## [WHAT THE TASK ASKS]
From the first line to the last, transcribe the data exactly.

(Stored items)

»»

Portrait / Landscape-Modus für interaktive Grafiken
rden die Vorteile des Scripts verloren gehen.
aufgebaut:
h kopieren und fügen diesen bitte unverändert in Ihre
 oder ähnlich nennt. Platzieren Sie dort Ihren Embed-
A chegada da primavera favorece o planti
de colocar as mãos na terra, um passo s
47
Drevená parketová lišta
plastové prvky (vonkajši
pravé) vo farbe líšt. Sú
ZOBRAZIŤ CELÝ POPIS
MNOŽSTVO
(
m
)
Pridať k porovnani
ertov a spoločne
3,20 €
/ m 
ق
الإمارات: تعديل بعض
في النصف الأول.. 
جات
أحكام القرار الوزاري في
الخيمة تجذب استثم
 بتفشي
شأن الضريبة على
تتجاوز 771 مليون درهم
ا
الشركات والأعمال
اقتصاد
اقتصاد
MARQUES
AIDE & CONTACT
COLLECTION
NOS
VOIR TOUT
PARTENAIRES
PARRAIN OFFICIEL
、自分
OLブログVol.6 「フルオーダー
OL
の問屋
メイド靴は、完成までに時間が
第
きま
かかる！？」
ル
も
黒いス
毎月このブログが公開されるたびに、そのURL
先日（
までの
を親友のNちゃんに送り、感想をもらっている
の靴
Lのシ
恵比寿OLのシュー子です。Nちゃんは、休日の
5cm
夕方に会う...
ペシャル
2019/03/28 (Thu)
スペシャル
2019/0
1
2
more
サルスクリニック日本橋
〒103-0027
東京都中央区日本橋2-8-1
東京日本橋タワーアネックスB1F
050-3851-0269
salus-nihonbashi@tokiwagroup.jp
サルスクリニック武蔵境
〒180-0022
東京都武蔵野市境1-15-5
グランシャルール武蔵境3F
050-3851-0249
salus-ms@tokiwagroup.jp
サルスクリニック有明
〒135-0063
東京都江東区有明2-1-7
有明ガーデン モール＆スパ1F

««

## [RESPONSE TO THE TASK]
Portrait / Landscape-Modus für interaktive Grafiken
rden die Vorteile des Scripts verloren gehen.
aufgebaut:
h kopieren und fügen diesen bitte unverändert in Ihre
 oder ähnlich nennt. Platzieren Sie dort Ihren Embed-
A chegada da primavera favorece o planti
de colocar as mãos na terra, um passo s
47
Drevená parketová lišta
plastové prvky (vonkajši
pravé) vo farbe líšt. Sú
ZOBRAZIŤ CELÝ POPIS
MNOŽSTVO
(
m
)
Pridať k porovnani
ertov a spoločne
3,20 €
/ m 
ق
الإمارات: تعديل بعض
في النصف الأول.. 
جات
أحكام القرار الوزاري في
الخيمة تجذب استثم
 بتفشي
شأن الضريبة على
تتجاوز 771 مليون درهم
ا
الشركات والأعمال
اقتصاد
اقتصاد
MARQUES
AIDE & CONTACT
COLLECTION
NOS
VOIR TOUT
PARTENAIRES
PARRAIN OFFICIEL
、自分
OLブログVol.6 「フルオーダー
OL
の問屋
メイド靴は、完成までに時間が
第
きま
かかる！？」
ル
も
黒いス
毎月このブログが公開されるたびに、そのURL
先日（
までの
を親友のNちゃんに送り、感想をもらっている
の靴
Lのシ
恵比寿OLのシュー子です。Nちゃんは、休日の
5cm
夕方に会う...
ペシャル
2019/03/28 (Thu)
スペシャル
2019/0
1
2
more
サルスクリニック日本橋
〒103-0027
東京都中央区日本橋2-8-1
東京日本橋タワーアネックスB1F
050-3851-0269
salus-nihonbashi@tokiwagroup.jp
サルスクリニック武蔵境
〒180-0022
東京都武蔵野市境1-15-5
グランシャルール武蔵境3F
050-3851-0249
salus-ms@tokiwagroup.jp
サルスクリニック有明
〒135-0063
東京都江東区有明2-1-7
有明ガーデン モール＆スパ1F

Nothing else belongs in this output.